The 1950–51 William & Mary Indians men's basketball team represented the College of William & Mary in intercollegiate basketball during the 1950–51 NCAA men's basketball season. Under the fourth, and final, year of head coach Barney Wilson, the team finished the season 20–11 and 13–6 in the Southern Conference. This was the 46th season of the collegiate basketball program at William & Mary, whose nickname is now the Tribe. William & Mary played its home games at Blow Gymnasium.

The Indians finished in a tie for 4th place in the conference and qualified as the #4 seed for the 1951 Southern Conference men's basketball tournament, hosted by North Carolina State University at Reynolds Coliseum in Raleigh, North Carolina, where the Indians defeated West Virginia in the quarterfinals before losing against Duke in the semifinals.

After appearances in the Cincinnati Invitational Tournament the previous two seasons, William & Mary did not qualify for a post-season tournament this year. The Indians' next post-season appearance would not come until 1983.

Excerpts from a dataset
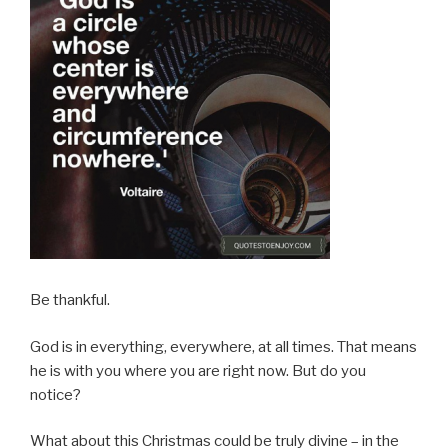
Be thankful.
God is in everything, everywhere, at all times. That means
he is with you where you are right now. But do you
notice?
What about this Christmas could be truly divine – in the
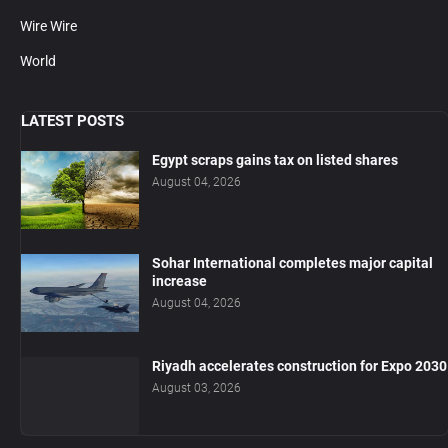
Wire Wire
World
LATEST POSTS
Egypt scraps gains tax on listed shares
August 04, 2026
Sohar International completes major capital
increase
August 04, 2026
Riyadh accelerates construction for Expo 2030
August 03, 2026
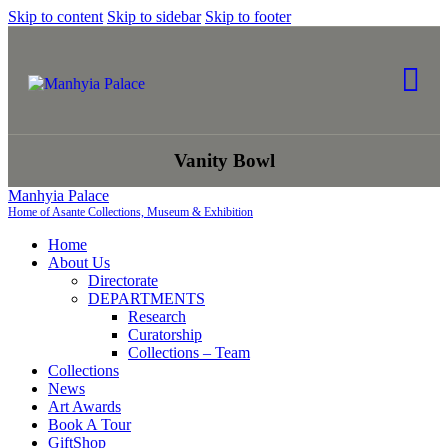
Skip to content
Skip to sidebar
Skip to footer
Vanity Bowl
Manhyia Palace
Home of Asante Collections, Museum & Exhibition
Home
About Us
Directorate
DEPARTMENTS
Research
Curatorship
Collections – Team
Collections
News
Art Awards
Book A Tour
GiftShop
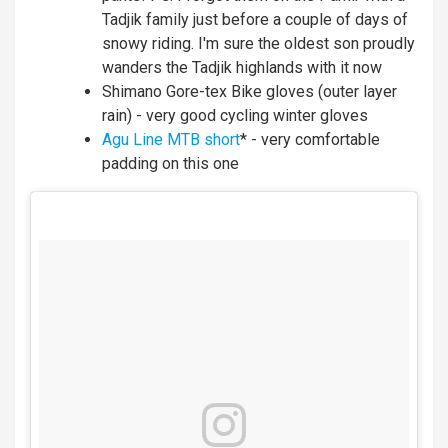
Tadjik family just before a couple of days of
snowy riding. I'm sure the oldest son proudly
wanders the Tadjik highlands with it now
Shimano Gore-tex Bike gloves (outer layer
rain) - very good cycling winter gloves
Agu Line MTB short
* - very comfortable
padding on this one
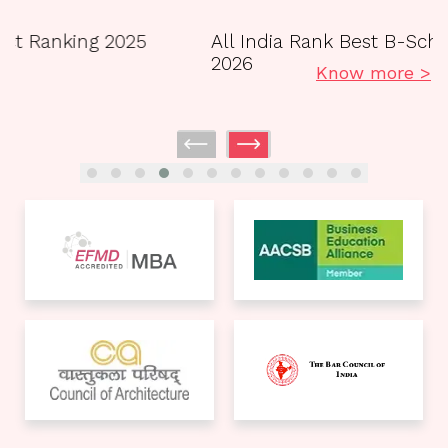
2025
All India Rank Best B-Schools (Pvt). Ove
2026
Know more >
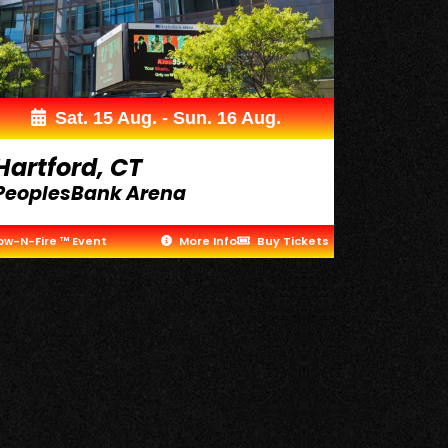
Sat. 15 Aug. - Sun. 16 Aug.
Hartford, CT
PeoplesBank Arena
ow-N-Fire ™ Event
More Info
Buy Tickets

Parts of the exercise =
**A)** According to the basketball team summary, where did William & Mary play its home games?
**B)** Using the basketball team summary, explain how the Indians came to take part in the 1951 Southern Conference men's basketball tournament and how far they advanced.

Solutions per task =
**A)** Blow Gymnasium.

**B)** The Indians finished tied for 4th place in the Southern Conference and qualified as the #4 seed for the tournament at Reynolds Coliseum in Raleigh. There they beat West Virginia in the quarterfinals and then lost to Duke in the semifinals.